Bembeyaz boyanmış bir tuval..
Bembeyaz.. Üzerinde başka hiçbir şey yok..
Bu tablonun (!) bir benzerini ona bakarak ben yapsam, ikisini yan yana koysak ve dünyanın en ünlü on resim uzmanı ve eleştirmenini getirsek ve sorsak:
"Bunlardan biri dünyaca ünlü Guggenheim Müzesi'nde sergilenen değerli bir tablo, öteki hayatında kuş resmi bile çizmeyi başaramamış Hıncal Uluç tarafından yapılan kopyasıdır.
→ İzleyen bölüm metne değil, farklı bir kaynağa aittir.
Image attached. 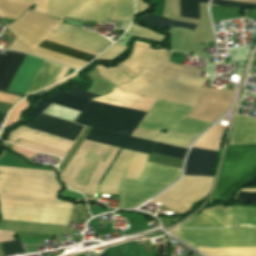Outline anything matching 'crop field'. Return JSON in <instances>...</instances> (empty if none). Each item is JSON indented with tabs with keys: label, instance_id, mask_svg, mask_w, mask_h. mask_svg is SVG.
<instances>
[{
	"label": "crop field",
	"instance_id": "8a807250",
	"mask_svg": "<svg viewBox=\"0 0 256 256\" xmlns=\"http://www.w3.org/2000/svg\"><path fill=\"white\" fill-rule=\"evenodd\" d=\"M162 68L196 77H199L200 71V69L177 65L170 61ZM162 68L143 70L142 73L134 80L127 84L116 87V89L192 106L204 82V79H207V77L200 79L201 77L196 78ZM207 89L208 88L202 86L193 106H195L198 98Z\"/></svg>",
	"mask_w": 256,
	"mask_h": 256
},
{
	"label": "crop field",
	"instance_id": "ac0d7876",
	"mask_svg": "<svg viewBox=\"0 0 256 256\" xmlns=\"http://www.w3.org/2000/svg\"><path fill=\"white\" fill-rule=\"evenodd\" d=\"M193 107L157 100L139 127L160 132L162 128L198 136L212 123L186 118ZM137 128L132 136L189 148L195 136L168 131L166 134Z\"/></svg>",
	"mask_w": 256,
	"mask_h": 256
},
{
	"label": "crop field",
	"instance_id": "34b2d1b8",
	"mask_svg": "<svg viewBox=\"0 0 256 256\" xmlns=\"http://www.w3.org/2000/svg\"><path fill=\"white\" fill-rule=\"evenodd\" d=\"M4 55L0 54V62ZM24 55L8 51L0 63V89L7 90L15 72L17 71ZM42 60L33 56L25 55L17 73L15 74L8 90L24 94L38 70ZM61 65L43 60L26 95L42 89L53 83Z\"/></svg>",
	"mask_w": 256,
	"mask_h": 256
},
{
	"label": "crop field",
	"instance_id": "412701ff",
	"mask_svg": "<svg viewBox=\"0 0 256 256\" xmlns=\"http://www.w3.org/2000/svg\"><path fill=\"white\" fill-rule=\"evenodd\" d=\"M112 5L111 20L131 22L133 0H49L46 12L80 21L103 22L107 20Z\"/></svg>",
	"mask_w": 256,
	"mask_h": 256
},
{
	"label": "crop field",
	"instance_id": "f4fd0767",
	"mask_svg": "<svg viewBox=\"0 0 256 256\" xmlns=\"http://www.w3.org/2000/svg\"><path fill=\"white\" fill-rule=\"evenodd\" d=\"M255 171L256 145L229 146L212 199L229 202L235 189L253 181Z\"/></svg>",
	"mask_w": 256,
	"mask_h": 256
},
{
	"label": "crop field",
	"instance_id": "dd49c442",
	"mask_svg": "<svg viewBox=\"0 0 256 256\" xmlns=\"http://www.w3.org/2000/svg\"><path fill=\"white\" fill-rule=\"evenodd\" d=\"M181 170L147 163L141 181L123 179L119 208H133L178 179Z\"/></svg>",
	"mask_w": 256,
	"mask_h": 256
},
{
	"label": "crop field",
	"instance_id": "e52e79f7",
	"mask_svg": "<svg viewBox=\"0 0 256 256\" xmlns=\"http://www.w3.org/2000/svg\"><path fill=\"white\" fill-rule=\"evenodd\" d=\"M145 115V112L89 101L75 122L131 136Z\"/></svg>",
	"mask_w": 256,
	"mask_h": 256
},
{
	"label": "crop field",
	"instance_id": "d8731c3e",
	"mask_svg": "<svg viewBox=\"0 0 256 256\" xmlns=\"http://www.w3.org/2000/svg\"><path fill=\"white\" fill-rule=\"evenodd\" d=\"M193 247H256V228L176 229Z\"/></svg>",
	"mask_w": 256,
	"mask_h": 256
},
{
	"label": "crop field",
	"instance_id": "5a996713",
	"mask_svg": "<svg viewBox=\"0 0 256 256\" xmlns=\"http://www.w3.org/2000/svg\"><path fill=\"white\" fill-rule=\"evenodd\" d=\"M1 203L3 219L68 225L73 204L57 200L56 207L41 206L23 203Z\"/></svg>",
	"mask_w": 256,
	"mask_h": 256
},
{
	"label": "crop field",
	"instance_id": "3316defc",
	"mask_svg": "<svg viewBox=\"0 0 256 256\" xmlns=\"http://www.w3.org/2000/svg\"><path fill=\"white\" fill-rule=\"evenodd\" d=\"M20 139L27 140L40 145H44L47 147H51L57 150H61L63 151V153L55 150H51L33 143H29ZM8 142H11V143L16 142L14 144L31 148L39 152H45L52 155L60 156V157H63L66 154L67 150L70 148V146L73 144V141H69L63 138H59L53 135H49V134L39 132L33 129L25 128V127H20L15 131L11 132Z\"/></svg>",
	"mask_w": 256,
	"mask_h": 256
},
{
	"label": "crop field",
	"instance_id": "28ad6ade",
	"mask_svg": "<svg viewBox=\"0 0 256 256\" xmlns=\"http://www.w3.org/2000/svg\"><path fill=\"white\" fill-rule=\"evenodd\" d=\"M235 92L236 91H226L220 89L208 90L201 97L195 110L189 117L208 122H215L229 110Z\"/></svg>",
	"mask_w": 256,
	"mask_h": 256
},
{
	"label": "crop field",
	"instance_id": "d1516ede",
	"mask_svg": "<svg viewBox=\"0 0 256 256\" xmlns=\"http://www.w3.org/2000/svg\"><path fill=\"white\" fill-rule=\"evenodd\" d=\"M49 38L70 45H74L98 54H100L107 46L112 44L107 39L95 33L65 24H62L59 28H57L49 36Z\"/></svg>",
	"mask_w": 256,
	"mask_h": 256
},
{
	"label": "crop field",
	"instance_id": "22f410ed",
	"mask_svg": "<svg viewBox=\"0 0 256 256\" xmlns=\"http://www.w3.org/2000/svg\"><path fill=\"white\" fill-rule=\"evenodd\" d=\"M149 46L136 41L132 55L122 64L137 75L144 68H157L165 64L168 59L166 49L155 51Z\"/></svg>",
	"mask_w": 256,
	"mask_h": 256
},
{
	"label": "crop field",
	"instance_id": "cbeb9de0",
	"mask_svg": "<svg viewBox=\"0 0 256 256\" xmlns=\"http://www.w3.org/2000/svg\"><path fill=\"white\" fill-rule=\"evenodd\" d=\"M87 140L129 149L133 151L143 152L149 154L154 142L142 140L138 138L128 137L120 134H115L111 132H106L98 129H93L90 131Z\"/></svg>",
	"mask_w": 256,
	"mask_h": 256
},
{
	"label": "crop field",
	"instance_id": "5142ce71",
	"mask_svg": "<svg viewBox=\"0 0 256 256\" xmlns=\"http://www.w3.org/2000/svg\"><path fill=\"white\" fill-rule=\"evenodd\" d=\"M39 116V115H38ZM34 120V119H33ZM28 127L75 141L83 126L41 114Z\"/></svg>",
	"mask_w": 256,
	"mask_h": 256
},
{
	"label": "crop field",
	"instance_id": "d9b57169",
	"mask_svg": "<svg viewBox=\"0 0 256 256\" xmlns=\"http://www.w3.org/2000/svg\"><path fill=\"white\" fill-rule=\"evenodd\" d=\"M92 100L125 106L145 112H148L156 101L155 99L135 95L128 92H122L115 89L105 96L94 98Z\"/></svg>",
	"mask_w": 256,
	"mask_h": 256
},
{
	"label": "crop field",
	"instance_id": "733c2abd",
	"mask_svg": "<svg viewBox=\"0 0 256 256\" xmlns=\"http://www.w3.org/2000/svg\"><path fill=\"white\" fill-rule=\"evenodd\" d=\"M218 152L192 148L186 163L184 175L210 176Z\"/></svg>",
	"mask_w": 256,
	"mask_h": 256
},
{
	"label": "crop field",
	"instance_id": "4a817a6b",
	"mask_svg": "<svg viewBox=\"0 0 256 256\" xmlns=\"http://www.w3.org/2000/svg\"><path fill=\"white\" fill-rule=\"evenodd\" d=\"M256 144V119L236 115L229 145Z\"/></svg>",
	"mask_w": 256,
	"mask_h": 256
},
{
	"label": "crop field",
	"instance_id": "bc2a9ffb",
	"mask_svg": "<svg viewBox=\"0 0 256 256\" xmlns=\"http://www.w3.org/2000/svg\"><path fill=\"white\" fill-rule=\"evenodd\" d=\"M35 102L36 106L34 110L29 113L31 119L40 114L51 102L82 111V109L88 103V100L62 92H56L47 99L35 100Z\"/></svg>",
	"mask_w": 256,
	"mask_h": 256
},
{
	"label": "crop field",
	"instance_id": "214f88e0",
	"mask_svg": "<svg viewBox=\"0 0 256 256\" xmlns=\"http://www.w3.org/2000/svg\"><path fill=\"white\" fill-rule=\"evenodd\" d=\"M226 216L227 209L205 210L201 215L178 227H226Z\"/></svg>",
	"mask_w": 256,
	"mask_h": 256
},
{
	"label": "crop field",
	"instance_id": "92a150f3",
	"mask_svg": "<svg viewBox=\"0 0 256 256\" xmlns=\"http://www.w3.org/2000/svg\"><path fill=\"white\" fill-rule=\"evenodd\" d=\"M64 19L37 10L26 11L20 18V20L36 24L51 31H54Z\"/></svg>",
	"mask_w": 256,
	"mask_h": 256
},
{
	"label": "crop field",
	"instance_id": "dafd665d",
	"mask_svg": "<svg viewBox=\"0 0 256 256\" xmlns=\"http://www.w3.org/2000/svg\"><path fill=\"white\" fill-rule=\"evenodd\" d=\"M213 21L240 18V10L211 5ZM246 18L256 20V11L247 10Z\"/></svg>",
	"mask_w": 256,
	"mask_h": 256
},
{
	"label": "crop field",
	"instance_id": "00972430",
	"mask_svg": "<svg viewBox=\"0 0 256 256\" xmlns=\"http://www.w3.org/2000/svg\"><path fill=\"white\" fill-rule=\"evenodd\" d=\"M39 47L46 48V49H49V50H52L55 52H59V53H62V54H65V55H68V56H71L74 58H78V59H81V60H84L87 62H89L93 58H95V56H92L90 54L83 53V52H80V51L59 45V44L47 42L45 40L41 44H39Z\"/></svg>",
	"mask_w": 256,
	"mask_h": 256
},
{
	"label": "crop field",
	"instance_id": "a9b5d70f",
	"mask_svg": "<svg viewBox=\"0 0 256 256\" xmlns=\"http://www.w3.org/2000/svg\"><path fill=\"white\" fill-rule=\"evenodd\" d=\"M13 233L14 232L0 231V242L14 240ZM2 249L5 256L25 251L21 241L2 243Z\"/></svg>",
	"mask_w": 256,
	"mask_h": 256
},
{
	"label": "crop field",
	"instance_id": "4177f3b9",
	"mask_svg": "<svg viewBox=\"0 0 256 256\" xmlns=\"http://www.w3.org/2000/svg\"><path fill=\"white\" fill-rule=\"evenodd\" d=\"M143 19L145 22L154 25L158 29L168 28L172 26L185 27V28H190L192 30L196 28V25H193V24L175 22V21L155 17L149 14L143 16Z\"/></svg>",
	"mask_w": 256,
	"mask_h": 256
},
{
	"label": "crop field",
	"instance_id": "730fd06b",
	"mask_svg": "<svg viewBox=\"0 0 256 256\" xmlns=\"http://www.w3.org/2000/svg\"><path fill=\"white\" fill-rule=\"evenodd\" d=\"M0 173L56 179L54 172L0 167Z\"/></svg>",
	"mask_w": 256,
	"mask_h": 256
},
{
	"label": "crop field",
	"instance_id": "eef30255",
	"mask_svg": "<svg viewBox=\"0 0 256 256\" xmlns=\"http://www.w3.org/2000/svg\"><path fill=\"white\" fill-rule=\"evenodd\" d=\"M97 69L102 77H104L106 80H108L115 86L129 82L130 80L112 67H104L102 65H99L97 66Z\"/></svg>",
	"mask_w": 256,
	"mask_h": 256
},
{
	"label": "crop field",
	"instance_id": "ae1a2a85",
	"mask_svg": "<svg viewBox=\"0 0 256 256\" xmlns=\"http://www.w3.org/2000/svg\"><path fill=\"white\" fill-rule=\"evenodd\" d=\"M248 207L228 208L227 227L244 226Z\"/></svg>",
	"mask_w": 256,
	"mask_h": 256
},
{
	"label": "crop field",
	"instance_id": "d3111659",
	"mask_svg": "<svg viewBox=\"0 0 256 256\" xmlns=\"http://www.w3.org/2000/svg\"><path fill=\"white\" fill-rule=\"evenodd\" d=\"M163 15L175 20L185 21L194 24L197 23V20L195 19L180 17L179 0H165V9Z\"/></svg>",
	"mask_w": 256,
	"mask_h": 256
},
{
	"label": "crop field",
	"instance_id": "750c4746",
	"mask_svg": "<svg viewBox=\"0 0 256 256\" xmlns=\"http://www.w3.org/2000/svg\"><path fill=\"white\" fill-rule=\"evenodd\" d=\"M198 2L208 3V0H180L181 16L199 19Z\"/></svg>",
	"mask_w": 256,
	"mask_h": 256
},
{
	"label": "crop field",
	"instance_id": "bd1437ed",
	"mask_svg": "<svg viewBox=\"0 0 256 256\" xmlns=\"http://www.w3.org/2000/svg\"><path fill=\"white\" fill-rule=\"evenodd\" d=\"M186 151H187L186 149L177 148V147L164 145V144H160V143L157 144V146L154 150L155 153L164 154V155L177 157V158H181V159L184 158Z\"/></svg>",
	"mask_w": 256,
	"mask_h": 256
},
{
	"label": "crop field",
	"instance_id": "1d83c4d3",
	"mask_svg": "<svg viewBox=\"0 0 256 256\" xmlns=\"http://www.w3.org/2000/svg\"><path fill=\"white\" fill-rule=\"evenodd\" d=\"M149 161L181 169L183 160L152 153Z\"/></svg>",
	"mask_w": 256,
	"mask_h": 256
},
{
	"label": "crop field",
	"instance_id": "120bbe31",
	"mask_svg": "<svg viewBox=\"0 0 256 256\" xmlns=\"http://www.w3.org/2000/svg\"><path fill=\"white\" fill-rule=\"evenodd\" d=\"M126 34L133 35V36H139V37H145V38L159 40V41H161L163 38L162 35H158V34L153 33L145 28H142L140 26L133 25V24Z\"/></svg>",
	"mask_w": 256,
	"mask_h": 256
},
{
	"label": "crop field",
	"instance_id": "d32e631a",
	"mask_svg": "<svg viewBox=\"0 0 256 256\" xmlns=\"http://www.w3.org/2000/svg\"><path fill=\"white\" fill-rule=\"evenodd\" d=\"M126 47L115 44L110 49H108L106 52H104L102 55H100L96 59L100 60H112L116 56H118L121 52L125 50Z\"/></svg>",
	"mask_w": 256,
	"mask_h": 256
},
{
	"label": "crop field",
	"instance_id": "5866460e",
	"mask_svg": "<svg viewBox=\"0 0 256 256\" xmlns=\"http://www.w3.org/2000/svg\"><path fill=\"white\" fill-rule=\"evenodd\" d=\"M0 92L11 94V95L20 96V97H23V98L25 97L23 95H19V94H15V93H10V92H6V91H2V90H0ZM2 93H0V101L1 102H6V103L14 104L16 101H18L20 99L19 97H15V96H11V95H6V94H2ZM4 117H5L4 114H0V122L3 121Z\"/></svg>",
	"mask_w": 256,
	"mask_h": 256
},
{
	"label": "crop field",
	"instance_id": "028f5c9d",
	"mask_svg": "<svg viewBox=\"0 0 256 256\" xmlns=\"http://www.w3.org/2000/svg\"><path fill=\"white\" fill-rule=\"evenodd\" d=\"M25 105H27V102H26L25 99H23L19 104H17V105L14 107V109H13V110L9 113V115H8V118H7V120H6L5 126L10 125V124H12L13 122H15V120H16L18 114L20 113L21 109H22Z\"/></svg>",
	"mask_w": 256,
	"mask_h": 256
},
{
	"label": "crop field",
	"instance_id": "e1f06a70",
	"mask_svg": "<svg viewBox=\"0 0 256 256\" xmlns=\"http://www.w3.org/2000/svg\"><path fill=\"white\" fill-rule=\"evenodd\" d=\"M237 200L247 201V202H256V191L255 192H238L236 198Z\"/></svg>",
	"mask_w": 256,
	"mask_h": 256
},
{
	"label": "crop field",
	"instance_id": "0bd39190",
	"mask_svg": "<svg viewBox=\"0 0 256 256\" xmlns=\"http://www.w3.org/2000/svg\"><path fill=\"white\" fill-rule=\"evenodd\" d=\"M67 93H70V94L75 95V96L87 98V99L100 96V95H95V94H91V93L85 92V91L80 90V89H78V88H76V87H74V86H73V88H72L70 91H68Z\"/></svg>",
	"mask_w": 256,
	"mask_h": 256
},
{
	"label": "crop field",
	"instance_id": "b80d0937",
	"mask_svg": "<svg viewBox=\"0 0 256 256\" xmlns=\"http://www.w3.org/2000/svg\"><path fill=\"white\" fill-rule=\"evenodd\" d=\"M245 226H256V208L249 207Z\"/></svg>",
	"mask_w": 256,
	"mask_h": 256
},
{
	"label": "crop field",
	"instance_id": "c035e120",
	"mask_svg": "<svg viewBox=\"0 0 256 256\" xmlns=\"http://www.w3.org/2000/svg\"><path fill=\"white\" fill-rule=\"evenodd\" d=\"M212 3L215 4H226V5H233V6H255L256 4H248V3H238V2H230V1H223V0H213Z\"/></svg>",
	"mask_w": 256,
	"mask_h": 256
},
{
	"label": "crop field",
	"instance_id": "c21b1889",
	"mask_svg": "<svg viewBox=\"0 0 256 256\" xmlns=\"http://www.w3.org/2000/svg\"><path fill=\"white\" fill-rule=\"evenodd\" d=\"M117 70H119L120 72H122L123 74H125L127 77H129L130 79L137 76L135 75L133 72H131L129 69H127L126 67H124L123 65H121L120 63L114 67Z\"/></svg>",
	"mask_w": 256,
	"mask_h": 256
},
{
	"label": "crop field",
	"instance_id": "03da06ac",
	"mask_svg": "<svg viewBox=\"0 0 256 256\" xmlns=\"http://www.w3.org/2000/svg\"><path fill=\"white\" fill-rule=\"evenodd\" d=\"M13 149H15L16 152L21 153V154L25 155L28 158H31L33 155L38 154L37 152H33V151H30V150H27V149H23V148H20V147H17V146H13Z\"/></svg>",
	"mask_w": 256,
	"mask_h": 256
},
{
	"label": "crop field",
	"instance_id": "b54c1fbb",
	"mask_svg": "<svg viewBox=\"0 0 256 256\" xmlns=\"http://www.w3.org/2000/svg\"><path fill=\"white\" fill-rule=\"evenodd\" d=\"M146 10H148V5L142 0H136V15Z\"/></svg>",
	"mask_w": 256,
	"mask_h": 256
},
{
	"label": "crop field",
	"instance_id": "5d738f31",
	"mask_svg": "<svg viewBox=\"0 0 256 256\" xmlns=\"http://www.w3.org/2000/svg\"><path fill=\"white\" fill-rule=\"evenodd\" d=\"M12 1H19V2H26V3L36 4V0H12Z\"/></svg>",
	"mask_w": 256,
	"mask_h": 256
},
{
	"label": "crop field",
	"instance_id": "d23c7cc5",
	"mask_svg": "<svg viewBox=\"0 0 256 256\" xmlns=\"http://www.w3.org/2000/svg\"><path fill=\"white\" fill-rule=\"evenodd\" d=\"M230 1L256 3V0H230Z\"/></svg>",
	"mask_w": 256,
	"mask_h": 256
},
{
	"label": "crop field",
	"instance_id": "425ffa30",
	"mask_svg": "<svg viewBox=\"0 0 256 256\" xmlns=\"http://www.w3.org/2000/svg\"><path fill=\"white\" fill-rule=\"evenodd\" d=\"M100 256H105V253L101 254Z\"/></svg>",
	"mask_w": 256,
	"mask_h": 256
}]
</instances>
Hangisi, hangisidir, söyleyebilir misiniz?"
Söyleyebilirler mi?
Fakslar alıyorum. Beni magandalıkla suçlayan "Asıl kent magandası senmişsin meğer" diyen.. Desinler..
Bu eleştirileri alacağımı biliyordum..
Dünyanın en kolay şeyidir, dünyaca ünlü eleştirmenler tarafından göklere çıkarılan şeylere anlamasa da boyun eğmek, anlamadığı çakılır korkusu ile, o eleştirmenin de ötesinde övgüler düzmek.
Benim böyle bir takıntım hiç olmadı.
Düşüncelerimi hep özgürce, hep çekinmeden açıkladım.
Yazılarımı "Kim ne der?" düşüncesi ile değil, "Ben ne düşünüyorsam" diye yazdım, hep.
Bir kez daha diyorum ki, "Herkesin ama herkesin yapabileceği birtakım şeyleri 'Çağdaş sanat işte' bu diye sunmak, insanları kuş beyinli yerine koymak, yutturmaktır." Sanatçı geri kalanlardan "Yetenek" ile ayrılır. Ayrılmalıdır. Ayrılmazsa, herkes sanatçı olur, o zaman sanatçı olmanın anlamı, değeri kalmaz.
***
Tesadüfe bakar mısınız?. Hani yazımda mukayese etmişim ya..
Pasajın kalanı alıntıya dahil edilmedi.